Selling your work in the wholesale market gives you more bang for your buck. That’s because it is very efficient as a business model.
Consider this scenario: When you design something new to sell at retail shows, you make a few (or a lot) of them, hoping that they sell. If you sell them all? Then you may be missing out on sales because you ran out of stock. If you sell none? Well, maybe your design wasn’t quite what your customers wanted. And you are stuck with the inventory, which took time, energy and money to create.
If you are wholesaling that same design, you only need to create one as a sample. Take that to market at a trade show and sell it over and over, never missing a sale since the merchandise doesn’t leave your booth. If it does not sell, you have created only one. That means less time, energy and money wasted.
Wholesaling can be a beautiful thing on Monday mornings, when you wake up refreshed because you haven’t been driving home from a weekend show the night before. But, since you have taken wholesale orders from regular customers, you start off each week with orders to fill. This means those items are sold before they are even created. And that means that you can make only what you need to make to ship those orders, which is also more efficient.
When you sell wholesale, you have a production schedule that spaces out the work so you don’t get overwhelmed. And you have receivables which create income on a regular basis, evening out those months that may be slow at retail.
Wholesaling works because it is based on repeat business. This is the engine that builds your business, and that leverages your time.
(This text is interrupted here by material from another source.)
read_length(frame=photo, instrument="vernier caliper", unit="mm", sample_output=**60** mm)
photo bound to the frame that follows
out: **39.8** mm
As your work sells in stores, it’s imperative that you stay in touch with customers, to get feedback, take reorders, and resolve issues. But all of this is a whole lot easier than gaining new customers all the time.
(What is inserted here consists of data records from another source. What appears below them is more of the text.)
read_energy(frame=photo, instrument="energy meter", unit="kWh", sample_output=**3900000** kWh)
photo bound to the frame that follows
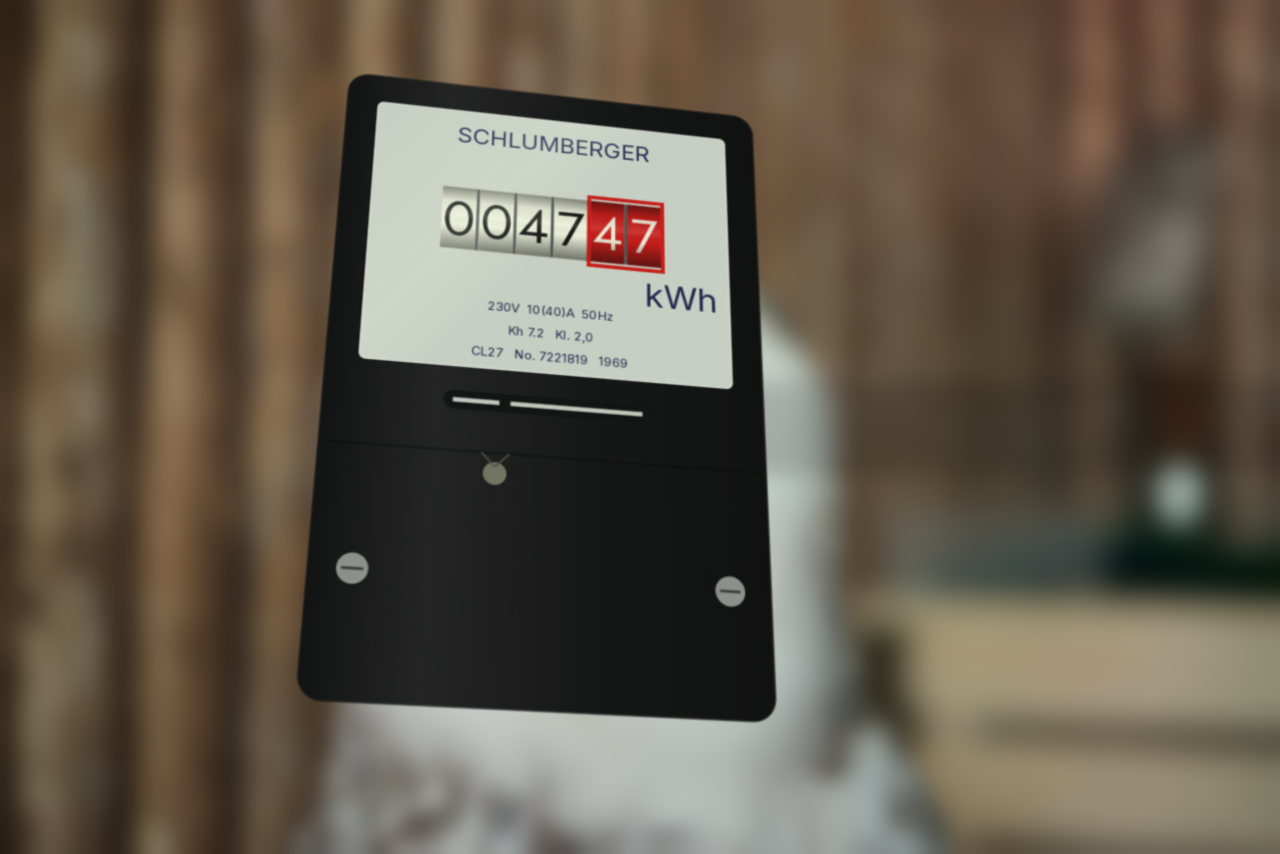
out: **47.47** kWh
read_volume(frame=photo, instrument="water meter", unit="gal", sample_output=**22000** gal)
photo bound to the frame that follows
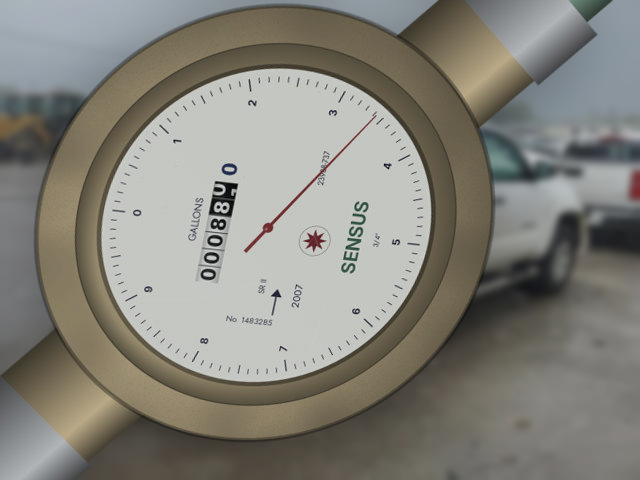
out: **8803.4** gal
As you build a mature studio business selling in the wholesale marketplace, your repeat customers are a big part of it’s value. So if your exit strategy for your business is to sell it, the account base you have nurtured over the years and still maintain are one of the biggest assets you have to offer. That makes the selling price higher than a business that sells strictly retail.
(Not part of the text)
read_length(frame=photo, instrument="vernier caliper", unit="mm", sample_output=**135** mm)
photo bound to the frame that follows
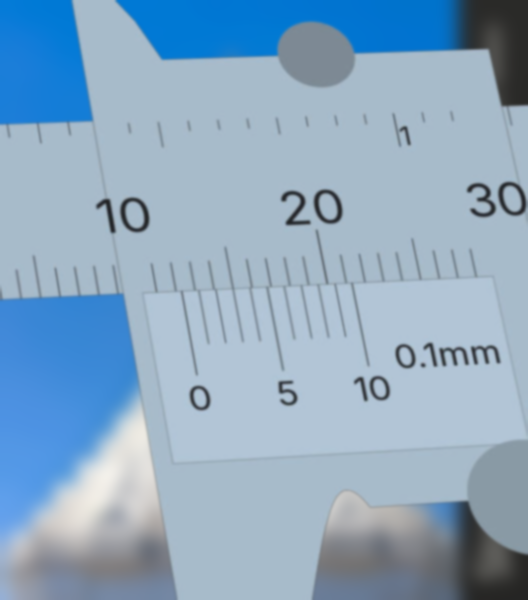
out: **12.3** mm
Wholesaling works because those receivables you have count with your banker, making it easier to get a business loan. And if you really want to grow, hire employees for your studio business, which can make it even more efficient.
Wholesaling works well when combined with retailing at shows. It can help you stay off the road all the time, and avoid burnout. This combination works for many artists who find that personal contact with retail customers help them stay in touch with what’s popular and selling, but that they also love the benefits of having wholesale customers too.
Is wholesaling right for everyone? Actually, no. If you only make one-of-a-kind artwork, don’t want to make items in multiples or feel constricted by a production environment, you may be better off selling only retail, taking commissions, or doing business in other ways.
But if you are one of those artists considering the plunge into selling wholesale, this method of selling could be just the right approach to help you grow your business into a full-time production studio.